◆ **What to do**: Show all lines from the material that carry the word "coordinate".

◆ **Material for the task**:
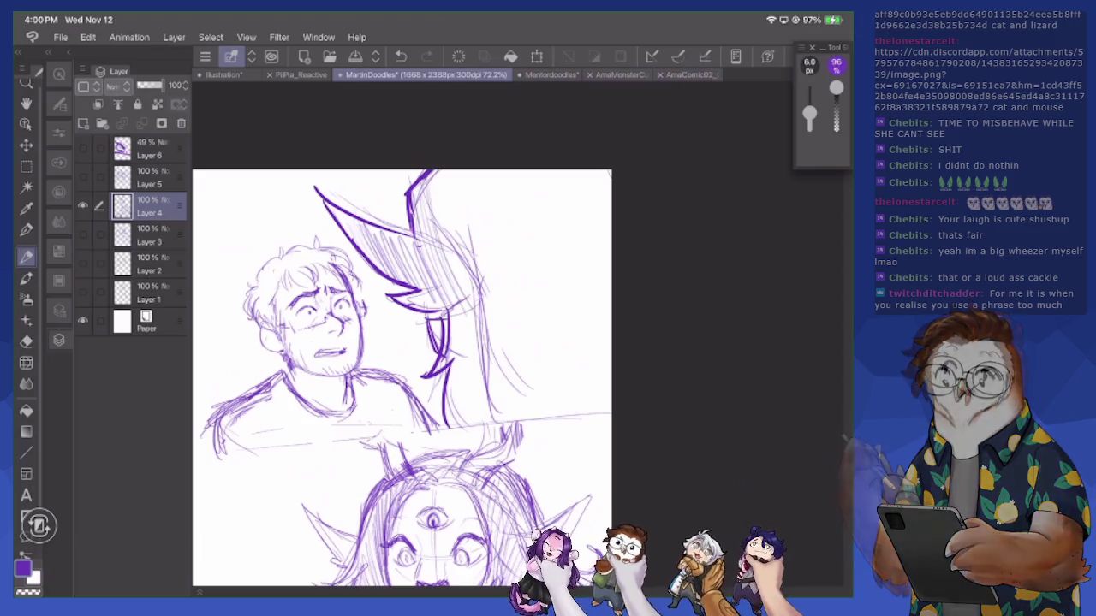
{"action": "mouse_move", "coordinate": [459, 175]}
{"action": "left_mouse_down"}
{"action": "mouse_move", "coordinate": [514, 336]}
{"action": "mouse_move", "coordinate": [536, 336]}
{"action": "left_mouse_up"}
{"action": "mouse_move", "coordinate": [514, 172]}
{"action": "left_mouse_down"}
{"action": "mouse_move", "coordinate": [561, 323]}
{"action": "mouse_move", "coordinate": [592, 330]}
{"action": "left_mouse_up"}
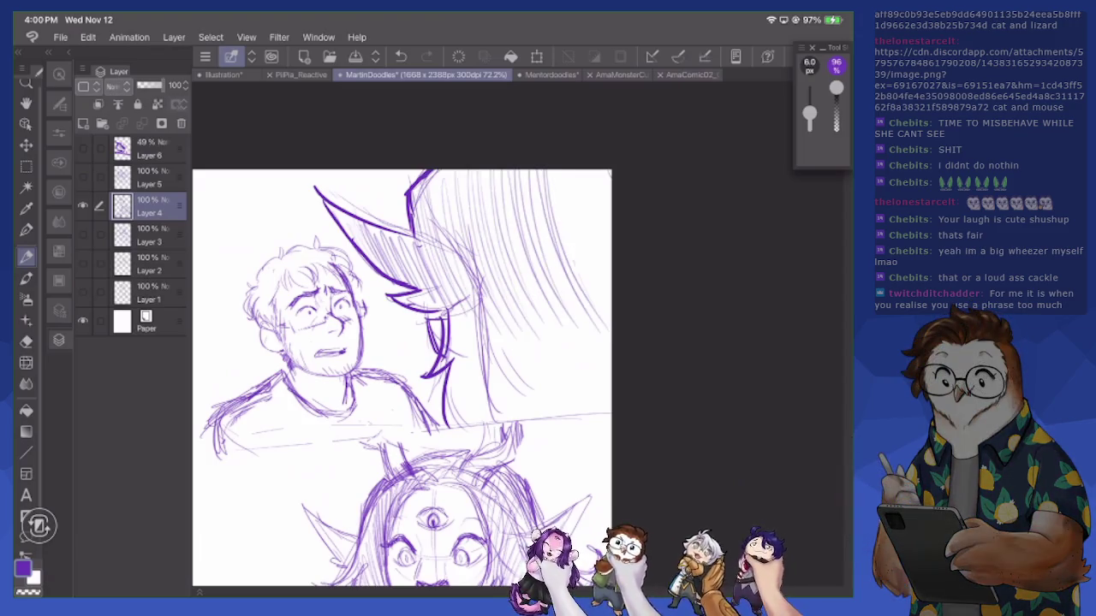
{"action": "left_click_drag", "start_coordinate": [566, 171], "coordinate": [610, 314]}
Add more diagonal hatching across the lower and middle parts of the hair
{"action": "mouse_move", "coordinate": [607, 252]}
{"action": "left_mouse_down"}
{"action": "mouse_move", "coordinate": [539, 375]}
{"action": "mouse_move", "coordinate": [500, 399]}
{"action": "left_mouse_up"}
{"action": "left_click_drag", "start_coordinate": [565, 282], "coordinate": [488, 411]}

◆ **Answer to this problem**:
{"action": "mouse_move", "coordinate": [459, 175]}
{"action": "mouse_move", "coordinate": [514, 336]}
{"action": "mouse_move", "coordinate": [536, 336]}
{"action": "mouse_move", "coordinate": [514, 172]}
{"action": "mouse_move", "coordinate": [561, 323]}
{"action": "mouse_move", "coordinate": [592, 330]}
{"action": "left_click_drag", "start_coordinate": [566, 171], "coordinate": [610, 314]}
{"action": "mouse_move", "coordinate": [607, 252]}
{"action": "mouse_move", "coordinate": [539, 375]}
{"action": "mouse_move", "coordinate": [500, 399]}
{"action": "left_click_drag", "start_coordinate": [565, 282], "coordinate": [488, 411]}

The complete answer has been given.